Dataset excerpt section start
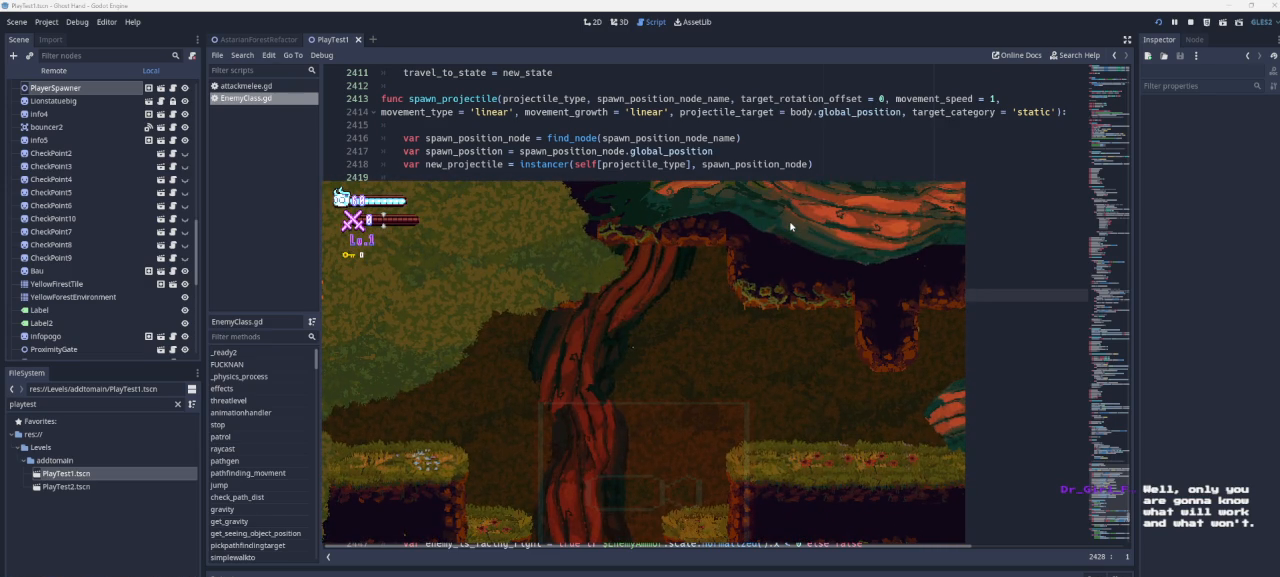
{"buttons": [], "left_stick": "left", "right_stick": "center", "events": [[100, "left_stick", "left"]]}
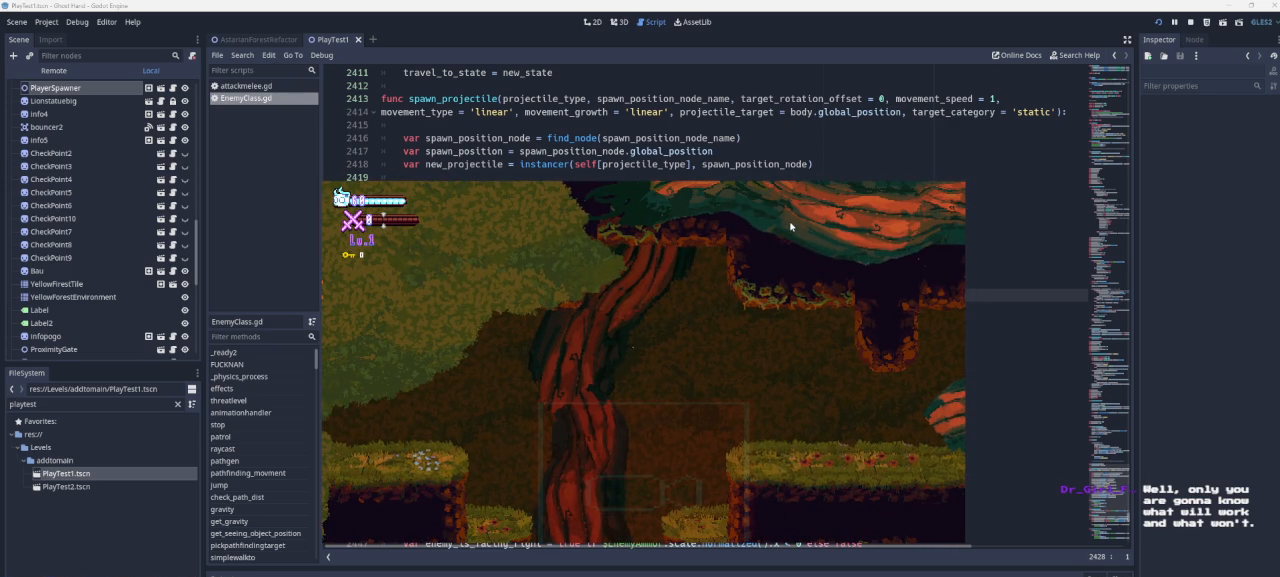
{"buttons": [], "left_stick": "center", "right_stick": "center", "events": [[300, "left_stick", "center"]]}
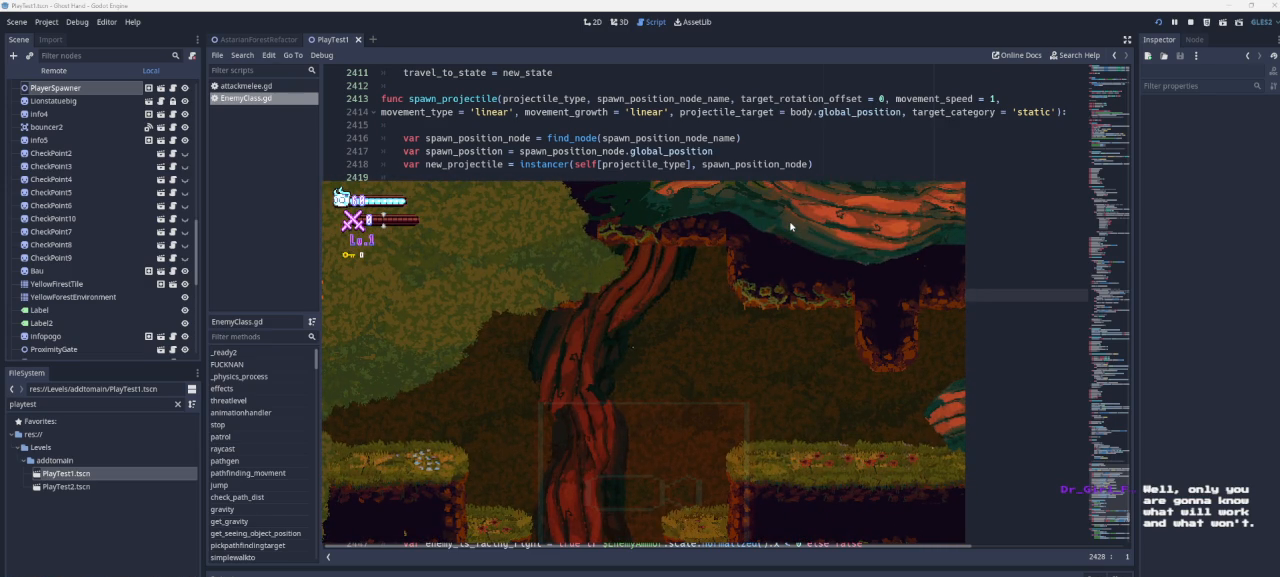
{"buttons": [], "left_stick": "center", "right_stick": "center", "events": []}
Dataset excerpt section end
■ Task prompt
Retype the full listing exactly; pictures stay out.

■ Answer
{"buttons": [], "left_stick": "left", "right_stick": "center", "events": [[100, "left_stick", "left"]]}
{"buttons": [], "left_stick": "center", "right_stick": "center", "events": [[300, "left_stick", "center"]]}
{"buttons": [], "left_stick": "center", "right_stick": "center", "events": []}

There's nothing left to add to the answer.